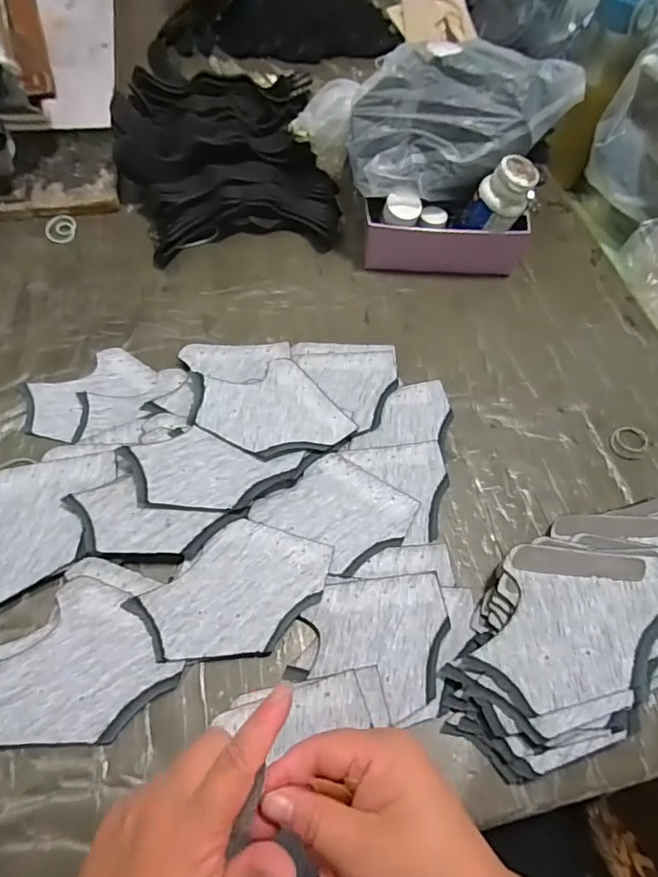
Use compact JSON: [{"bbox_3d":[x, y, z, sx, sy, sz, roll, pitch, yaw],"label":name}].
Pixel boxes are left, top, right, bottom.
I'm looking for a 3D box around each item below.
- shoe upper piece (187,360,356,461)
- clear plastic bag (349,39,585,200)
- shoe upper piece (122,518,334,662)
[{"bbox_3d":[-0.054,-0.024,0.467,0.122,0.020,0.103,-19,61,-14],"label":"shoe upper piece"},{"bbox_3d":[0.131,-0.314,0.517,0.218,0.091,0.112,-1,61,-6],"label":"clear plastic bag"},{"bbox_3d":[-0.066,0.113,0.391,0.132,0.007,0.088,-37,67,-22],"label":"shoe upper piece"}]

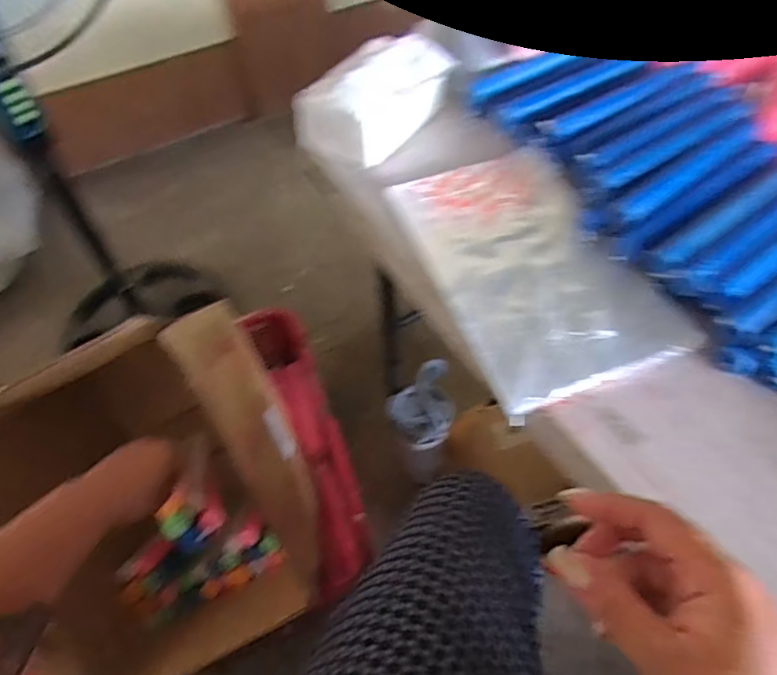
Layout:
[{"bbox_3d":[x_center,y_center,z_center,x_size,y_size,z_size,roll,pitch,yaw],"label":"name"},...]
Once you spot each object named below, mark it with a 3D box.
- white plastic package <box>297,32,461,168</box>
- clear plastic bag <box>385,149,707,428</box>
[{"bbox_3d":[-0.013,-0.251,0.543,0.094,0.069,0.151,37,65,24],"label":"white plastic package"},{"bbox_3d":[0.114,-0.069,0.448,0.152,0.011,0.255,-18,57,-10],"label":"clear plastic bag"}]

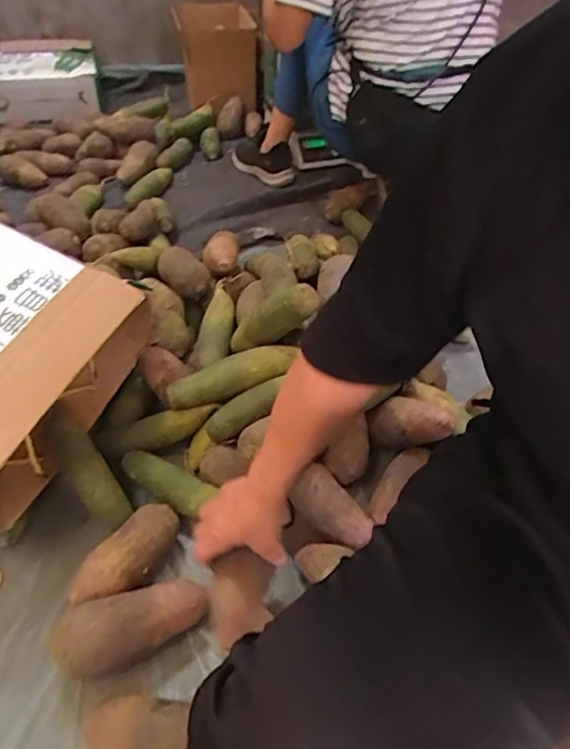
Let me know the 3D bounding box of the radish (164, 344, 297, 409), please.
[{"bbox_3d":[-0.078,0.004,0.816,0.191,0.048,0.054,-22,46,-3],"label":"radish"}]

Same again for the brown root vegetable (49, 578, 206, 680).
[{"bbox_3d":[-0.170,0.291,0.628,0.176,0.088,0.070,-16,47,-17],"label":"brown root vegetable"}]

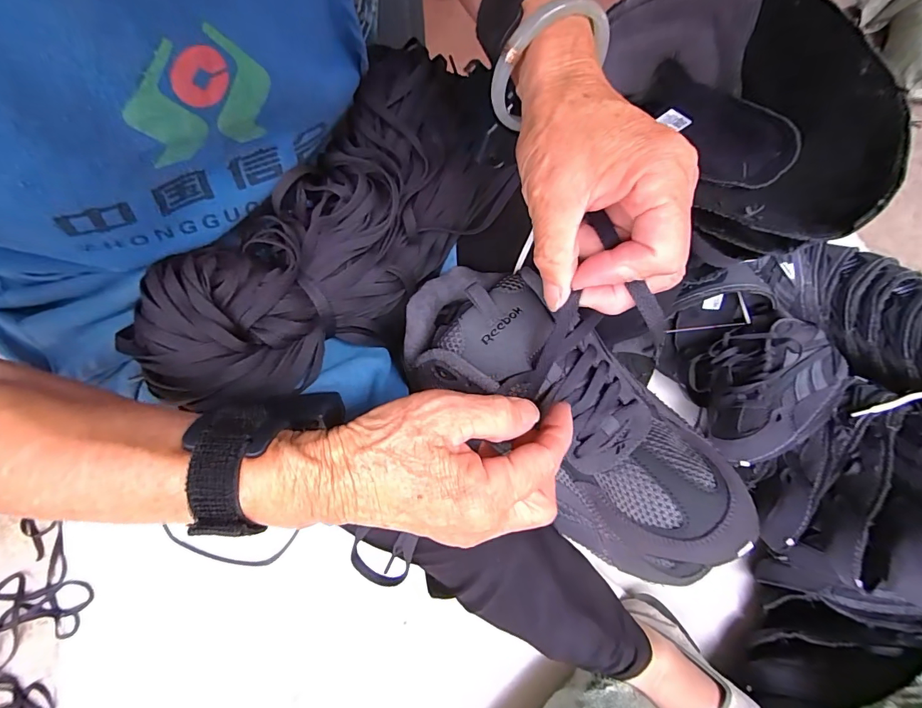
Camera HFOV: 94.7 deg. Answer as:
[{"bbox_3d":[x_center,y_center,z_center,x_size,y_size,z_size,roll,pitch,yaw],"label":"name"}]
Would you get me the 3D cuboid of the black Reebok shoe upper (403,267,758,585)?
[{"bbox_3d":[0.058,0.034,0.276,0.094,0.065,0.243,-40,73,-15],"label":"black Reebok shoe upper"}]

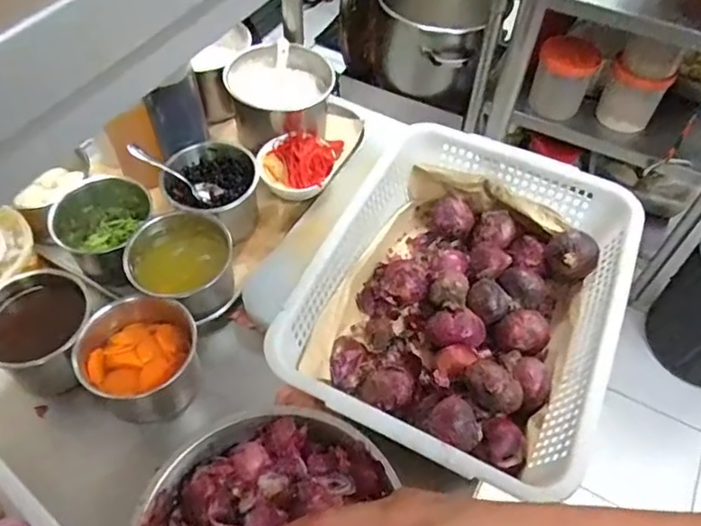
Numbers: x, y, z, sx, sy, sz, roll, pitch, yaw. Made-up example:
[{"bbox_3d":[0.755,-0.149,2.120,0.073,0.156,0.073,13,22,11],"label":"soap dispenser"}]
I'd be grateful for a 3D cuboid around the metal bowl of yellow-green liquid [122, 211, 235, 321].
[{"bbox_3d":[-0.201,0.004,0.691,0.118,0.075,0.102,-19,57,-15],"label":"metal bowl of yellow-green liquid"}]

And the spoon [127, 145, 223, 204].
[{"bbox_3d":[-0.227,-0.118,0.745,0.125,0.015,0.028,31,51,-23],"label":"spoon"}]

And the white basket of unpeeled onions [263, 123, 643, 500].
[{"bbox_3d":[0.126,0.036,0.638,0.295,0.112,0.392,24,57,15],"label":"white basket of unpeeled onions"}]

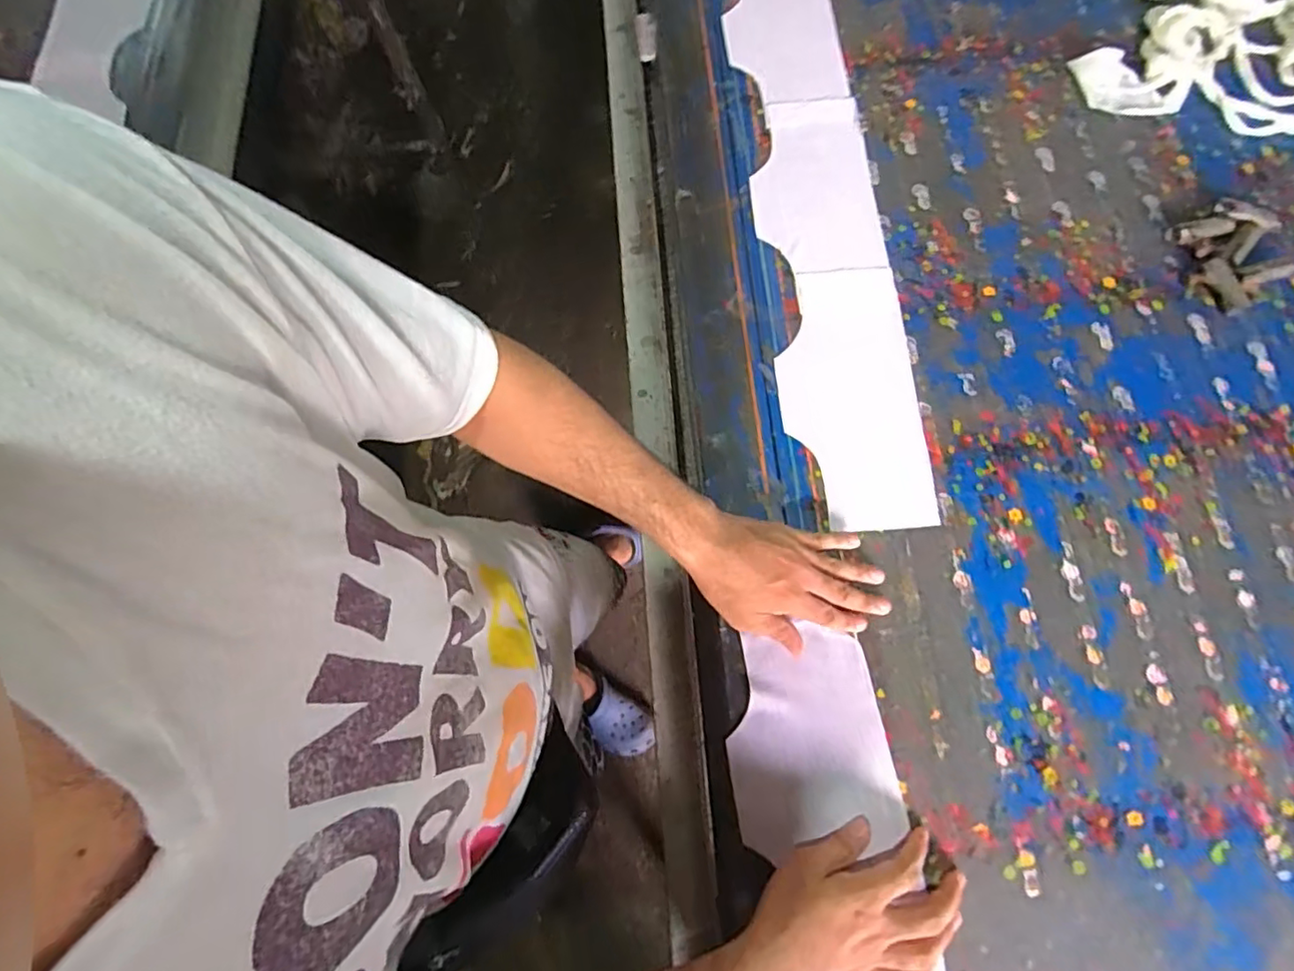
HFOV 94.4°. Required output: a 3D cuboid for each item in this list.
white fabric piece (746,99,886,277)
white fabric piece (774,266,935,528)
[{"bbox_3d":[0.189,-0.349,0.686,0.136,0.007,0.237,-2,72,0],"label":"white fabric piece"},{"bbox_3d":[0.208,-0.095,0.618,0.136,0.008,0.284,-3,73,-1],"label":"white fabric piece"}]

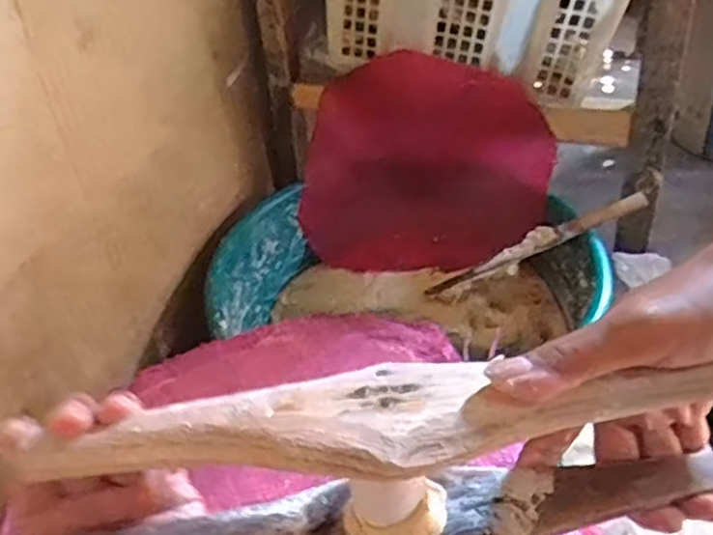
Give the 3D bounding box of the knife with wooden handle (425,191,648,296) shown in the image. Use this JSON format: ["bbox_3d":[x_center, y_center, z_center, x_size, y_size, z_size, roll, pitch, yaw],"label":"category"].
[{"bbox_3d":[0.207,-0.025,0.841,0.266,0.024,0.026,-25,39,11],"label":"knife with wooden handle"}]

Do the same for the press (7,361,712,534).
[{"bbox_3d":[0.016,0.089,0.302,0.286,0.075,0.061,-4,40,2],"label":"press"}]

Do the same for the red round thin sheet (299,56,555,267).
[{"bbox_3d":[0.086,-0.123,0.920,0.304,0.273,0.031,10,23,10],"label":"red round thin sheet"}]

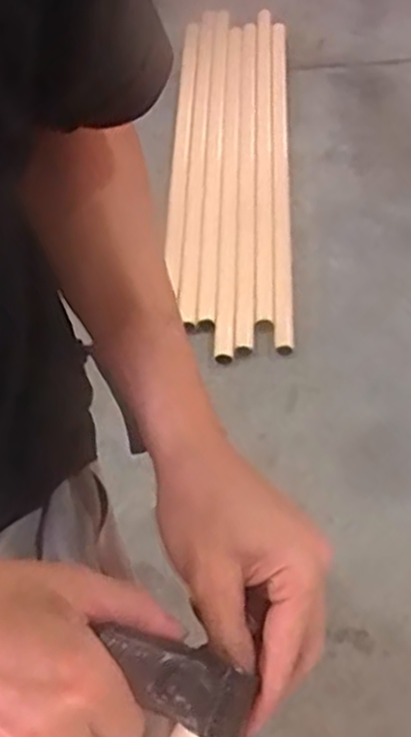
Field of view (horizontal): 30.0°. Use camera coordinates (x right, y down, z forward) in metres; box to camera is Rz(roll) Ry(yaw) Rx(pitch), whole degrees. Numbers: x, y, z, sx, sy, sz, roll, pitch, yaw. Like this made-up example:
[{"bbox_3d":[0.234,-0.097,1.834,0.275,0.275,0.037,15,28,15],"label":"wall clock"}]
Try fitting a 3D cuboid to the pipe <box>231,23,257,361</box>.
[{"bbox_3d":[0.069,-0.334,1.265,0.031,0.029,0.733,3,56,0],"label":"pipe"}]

----

Omitting all images, print the listing exactly.

Use compact JSON: [{"bbox_3d":[x, y, z, sx, sy, sz, roll, pitch, yaw],"label":name}].
Pixel boxes are left, top, right, bottom.
I'm looking for a 3D box around each item below.
- shoe upper piece (187,360,356,461)
- clear plastic bag (349,39,585,200)
- shoe upper piece (122,518,334,662)
[{"bbox_3d":[-0.054,-0.024,0.467,0.122,0.020,0.103,-19,61,-14],"label":"shoe upper piece"},{"bbox_3d":[0.131,-0.314,0.517,0.218,0.091,0.112,-1,61,-6],"label":"clear plastic bag"},{"bbox_3d":[-0.066,0.113,0.391,0.132,0.007,0.088,-37,67,-22],"label":"shoe upper piece"}]

Layout:
[{"bbox_3d":[x_center,y_center,z_center,x_size,y_size,z_size,roll,pitch,yaw],"label":"name"},...]
Once you spot each object named below, mark it with a 3D box.
- white plastic package <box>297,32,461,168</box>
- clear plastic bag <box>385,149,707,428</box>
[{"bbox_3d":[-0.013,-0.251,0.543,0.094,0.069,0.151,37,65,24],"label":"white plastic package"},{"bbox_3d":[0.114,-0.069,0.448,0.152,0.011,0.255,-18,57,-10],"label":"clear plastic bag"}]

Let me know the 3D bounding box of the radish (164, 344, 297, 409), please.
[{"bbox_3d":[-0.078,0.004,0.816,0.191,0.048,0.054,-22,46,-3],"label":"radish"}]

Same again for the brown root vegetable (49, 578, 206, 680).
[{"bbox_3d":[-0.170,0.291,0.628,0.176,0.088,0.070,-16,47,-17],"label":"brown root vegetable"}]

Camera HFOV: 94.7 deg. Answer as:
[{"bbox_3d":[x_center,y_center,z_center,x_size,y_size,z_size,roll,pitch,yaw],"label":"name"}]
Would you get me the 3D cuboid of the black Reebok shoe upper (403,267,758,585)?
[{"bbox_3d":[0.058,0.034,0.276,0.094,0.065,0.243,-40,73,-15],"label":"black Reebok shoe upper"}]

Numbers: x, y, z, sx, sy, sz, roll, pitch, yaw. Made-up example:
[{"bbox_3d":[0.755,-0.149,2.120,0.073,0.156,0.073,13,22,11],"label":"soap dispenser"}]
I'd be grateful for a 3D cuboid around the metal bowl of yellow-green liquid [122, 211, 235, 321].
[{"bbox_3d":[-0.201,0.004,0.691,0.118,0.075,0.102,-19,57,-15],"label":"metal bowl of yellow-green liquid"}]

And the spoon [127, 145, 223, 204].
[{"bbox_3d":[-0.227,-0.118,0.745,0.125,0.015,0.028,31,51,-23],"label":"spoon"}]

And the white basket of unpeeled onions [263, 123, 643, 500].
[{"bbox_3d":[0.126,0.036,0.638,0.295,0.112,0.392,24,57,15],"label":"white basket of unpeeled onions"}]

HFOV 94.4°. Required output: a 3D cuboid for each item in this list.
white fabric piece (746,99,886,277)
white fabric piece (774,266,935,528)
[{"bbox_3d":[0.189,-0.349,0.686,0.136,0.007,0.237,-2,72,0],"label":"white fabric piece"},{"bbox_3d":[0.208,-0.095,0.618,0.136,0.008,0.284,-3,73,-1],"label":"white fabric piece"}]

Give the 3D bounding box of the knife with wooden handle (425,191,648,296) shown in the image. Use this JSON format: ["bbox_3d":[x_center, y_center, z_center, x_size, y_size, z_size, roll, pitch, yaw],"label":"category"].
[{"bbox_3d":[0.207,-0.025,0.841,0.266,0.024,0.026,-25,39,11],"label":"knife with wooden handle"}]

Do the same for the press (7,361,712,534).
[{"bbox_3d":[0.016,0.089,0.302,0.286,0.075,0.061,-4,40,2],"label":"press"}]

Do the same for the red round thin sheet (299,56,555,267).
[{"bbox_3d":[0.086,-0.123,0.920,0.304,0.273,0.031,10,23,10],"label":"red round thin sheet"}]

Field of view (horizontal): 30.0°. Use camera coordinates (x right, y down, z forward) in metres; box to camera is Rz(roll) Ry(yaw) Rx(pitch), whole degrees. Numbers: x, y, z, sx, sy, sz, roll, pitch, yaw. Like this made-up example:
[{"bbox_3d":[0.234,-0.097,1.834,0.275,0.275,0.037,15,28,15],"label":"wall clock"}]
Try fitting a 3D cuboid to the pipe <box>231,23,257,361</box>.
[{"bbox_3d":[0.069,-0.334,1.265,0.031,0.029,0.733,3,56,0],"label":"pipe"}]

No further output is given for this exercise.